VANCOUVER -- The COVID-19 outbreak at Burnaby Hospital has now claimed the lives of a dozen people.

War veteran William Robertson, 97, a decorated soldier who served his country for more than six decades, is one of them.

“He was a great guy. I loved him,” his daughter Janice Robertson said in an interview with CTV News. “The military was his whole life.”

But Janice says when he moved into George Derby Centre in Burnaby a few years ago, he seemed to lose a piece of himself.

“In the military his whole life, he ran his own ship… to lose his independence was a really tough thing for him,” she explained.

“He became really, really depressed, suicidal."

She hired a companion to help care for him and says he blossomed.

“She really brought him out of his shell. He loved her. He called her Anna Banana. He really looked forward to spending time with her,” Janice explained.

Then the COVID-19 visitor restrictions came and she says they took a toll on him.

Janice, a registered nurse, says she tried to have his companion granted essential caregiver status, but was denied.

“I said that she was considered essential, that she encouraged him to eat and that he was really depressed when she wasn’t there but they said that wasn’t essential,” Janice says.

And she believes all of this took a heavy toll.

In October, her dad ended up in hospital with sepsis and she was able to visit him in person. But she says she left the hospital heartbroken.

“He had lost a considerable amount of weight. Then when I looked at his mouth, he was missing a tooth,” she said.

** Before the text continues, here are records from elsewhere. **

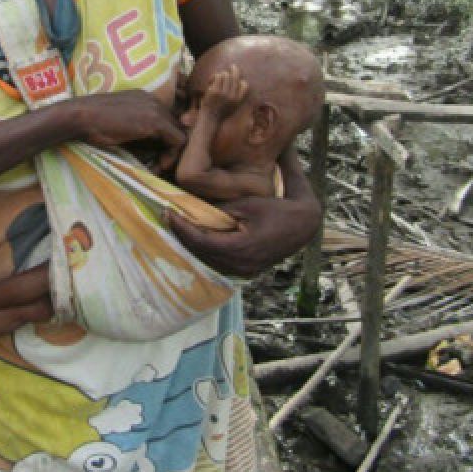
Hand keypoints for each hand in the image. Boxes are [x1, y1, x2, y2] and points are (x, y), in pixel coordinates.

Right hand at [68, 90, 185, 169]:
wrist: (80, 116)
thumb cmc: (93, 124)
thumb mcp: (121, 126)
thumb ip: (139, 133)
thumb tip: (156, 152)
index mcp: (145, 100)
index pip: (168, 121)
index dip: (165, 141)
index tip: (155, 157)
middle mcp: (154, 100)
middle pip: (177, 126)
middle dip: (171, 147)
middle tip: (159, 164)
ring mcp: (156, 109)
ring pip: (181, 133)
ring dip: (172, 153)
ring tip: (159, 166)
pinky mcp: (155, 121)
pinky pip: (178, 140)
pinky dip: (172, 156)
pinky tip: (159, 165)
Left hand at [167, 193, 320, 278]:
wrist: (305, 226)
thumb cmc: (279, 210)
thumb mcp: (249, 203)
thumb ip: (222, 206)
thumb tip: (194, 200)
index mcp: (238, 249)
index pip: (199, 241)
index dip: (181, 228)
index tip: (167, 212)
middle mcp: (239, 265)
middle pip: (200, 253)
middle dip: (182, 235)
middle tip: (167, 216)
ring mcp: (243, 270)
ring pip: (208, 259)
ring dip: (191, 243)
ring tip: (177, 224)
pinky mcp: (246, 269)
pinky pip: (218, 261)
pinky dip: (205, 248)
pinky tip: (197, 235)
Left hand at [200, 65, 247, 119]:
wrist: (209, 120)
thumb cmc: (220, 112)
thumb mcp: (233, 106)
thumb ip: (238, 95)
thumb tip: (242, 82)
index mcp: (238, 100)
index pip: (245, 85)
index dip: (241, 80)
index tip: (238, 79)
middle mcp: (232, 96)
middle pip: (236, 77)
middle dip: (234, 69)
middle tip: (233, 66)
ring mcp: (223, 93)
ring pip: (225, 75)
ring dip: (221, 74)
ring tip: (217, 78)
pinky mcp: (214, 91)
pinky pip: (217, 76)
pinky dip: (214, 76)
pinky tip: (211, 80)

“After I saw him, I just cried. I felt that I had really let my father down, that he had been there for me. I felt that that was my role as his daughter and as a nurse to advocate and look out for him.”

William Robertson

Still, her father soldiered on.

He recovered only to suffer a heart attack. He ended up at Burnaby Hospital, where a COVID-19 outbreak would infect 62 patients and 50 staff, including him.

It would prove to be his final battle and he would die days later.

“It took him very, very quickly,” Janice said.

Janice agrees with health officials who say a fire at the hospital contributed to the spread of the virus, but still has questions about how the outbreak began.

“Was it a failure in wearing PPE, what exactly happened there?” she asked.

She also says with care homes understaffed, she doesn’t believe seniors are getting the individual attention they deserve.

“I think everybody becomes task directed and they don’t take a step back and see that is an actual human being,” she said.

Care home workers will be at the front of the line when a vaccine arrives in B.C., but it’s not clear when visitor restrictions might be relaxed in nursing homes.

Janice believes that with proper PPP, there could be safe visits now. She’s urging health officials to give seniors better access to their loved ones because next Christmas might be too late.

“They’re suffering, they’re really suffering,” she said.